INT. AWARDS HALL -- NIGHT
Packed house of luminaries, each more beautiful than the next.
CLOSE on AGING MOVIE STAR bent over at the podium.
AGING MOVIE STAR
And the Oscar for pettiness between cable and network broadcasters goes to ... WABC of New York and Cablevision!
CLOSE on co-host Alec Baldwin as he zings a one-liner about TV executives like the one he plays on "30 Rock."
THE STORY HIGHLIGHTS: Millions might miss the Oscar telecast Sunday night because WABC TV, an affiliate to Oscar network ABC, and Cablevision are haggling over subscription charges. WABC-TV wants the cable provider to pay up for rights to air ABC programming, or WABC is threatening to black out Hollywood's annual kiss-kiss.
INT. MAN CAVE -- DAY
IRATE WALLETPOP BLOGGER types furiously.
IRATE WALLETPOP BLOGGER (voiceover as words appear on computer screen)
I'm not taking sides here. I'm taking issue with the timing. If these guys want to duke it out with an arbitrator or sue the Armanis off each other, go ahead.

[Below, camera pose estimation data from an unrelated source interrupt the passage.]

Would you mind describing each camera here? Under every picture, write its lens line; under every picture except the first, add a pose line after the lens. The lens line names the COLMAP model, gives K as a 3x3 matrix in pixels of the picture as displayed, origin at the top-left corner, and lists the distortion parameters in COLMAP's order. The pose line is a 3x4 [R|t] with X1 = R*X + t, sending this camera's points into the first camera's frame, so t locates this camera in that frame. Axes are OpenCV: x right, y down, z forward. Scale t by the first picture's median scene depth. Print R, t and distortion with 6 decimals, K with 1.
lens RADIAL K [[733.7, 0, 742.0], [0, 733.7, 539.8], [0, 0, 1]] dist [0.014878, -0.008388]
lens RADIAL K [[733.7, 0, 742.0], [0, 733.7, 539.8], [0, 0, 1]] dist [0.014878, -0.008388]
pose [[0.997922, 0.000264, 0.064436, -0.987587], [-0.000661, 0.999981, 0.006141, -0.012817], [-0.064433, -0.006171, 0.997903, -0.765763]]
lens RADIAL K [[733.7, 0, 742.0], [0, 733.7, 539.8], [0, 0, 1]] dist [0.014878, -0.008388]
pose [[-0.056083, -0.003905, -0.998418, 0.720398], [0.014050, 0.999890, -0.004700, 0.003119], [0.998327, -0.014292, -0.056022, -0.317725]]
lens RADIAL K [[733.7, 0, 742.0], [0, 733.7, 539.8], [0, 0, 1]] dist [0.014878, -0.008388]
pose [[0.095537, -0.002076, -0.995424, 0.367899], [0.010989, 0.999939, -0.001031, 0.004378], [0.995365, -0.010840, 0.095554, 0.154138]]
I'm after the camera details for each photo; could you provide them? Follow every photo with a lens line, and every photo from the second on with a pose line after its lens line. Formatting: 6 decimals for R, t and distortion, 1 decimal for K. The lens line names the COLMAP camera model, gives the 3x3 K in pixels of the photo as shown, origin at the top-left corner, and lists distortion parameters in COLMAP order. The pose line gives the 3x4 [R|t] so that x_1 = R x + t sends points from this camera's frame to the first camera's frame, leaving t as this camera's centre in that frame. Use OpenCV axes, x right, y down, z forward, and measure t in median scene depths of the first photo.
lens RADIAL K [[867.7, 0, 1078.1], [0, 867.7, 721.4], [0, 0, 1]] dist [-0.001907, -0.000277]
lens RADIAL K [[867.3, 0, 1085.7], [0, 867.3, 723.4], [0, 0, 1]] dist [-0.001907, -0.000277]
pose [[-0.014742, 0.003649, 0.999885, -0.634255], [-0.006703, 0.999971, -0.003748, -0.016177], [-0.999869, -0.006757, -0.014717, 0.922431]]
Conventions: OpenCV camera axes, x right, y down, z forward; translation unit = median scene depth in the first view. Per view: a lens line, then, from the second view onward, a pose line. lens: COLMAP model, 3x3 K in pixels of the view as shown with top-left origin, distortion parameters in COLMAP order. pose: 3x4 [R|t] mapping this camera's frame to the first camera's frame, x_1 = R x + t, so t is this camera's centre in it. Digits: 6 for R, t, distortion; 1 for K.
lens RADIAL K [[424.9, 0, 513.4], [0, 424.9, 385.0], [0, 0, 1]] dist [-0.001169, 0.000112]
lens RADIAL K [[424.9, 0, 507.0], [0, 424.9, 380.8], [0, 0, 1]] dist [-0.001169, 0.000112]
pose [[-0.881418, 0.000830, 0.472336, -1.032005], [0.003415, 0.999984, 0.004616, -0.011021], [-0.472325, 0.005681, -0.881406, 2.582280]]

But why hold movie fans over a barrel as cinema's biggest night -- and one of television's highest-rated -- approaches?
WABC wants a deal NOW? Can't it wait until Monday? Cablevision, with 3.1 million subscribers in New York, New Jersey and Connecticut, will still be here, telling its customers that it really doesn't want to pass on what would be tens of millions in additional fees to them. (Now that's acting.)
Luckily, a hero is riding to our rescue: choice. As AOL TV correspondent Gary Susman reminded me, neither WABC nor Cablevision is putting the kibosh on Oscar viewing. Viewers can try the good ol' airwaves (if they have a converter box and/or a good antenna), or satellite, or Verizon FIOS, whatever. Otherwise we'd have the surreal circumstance of Disney, ABC's parent company and a MOVIE studio, keeping audiences from the whole soiree.
This isn't the first channel/service provider tussle. Fox TV and Time-Warner Cable played chicken on New Year's Day before reaching a deal. Cablevision and Scripps had a Food Network fight this winter.
But every time it happens, the consumer gets stuck in the middle.
Let's hope for a happy ending -- the kind that not even the smartest Hollywood screenwriter could cook up: Programmers and service providers putting aside their differences to be fair to viewers.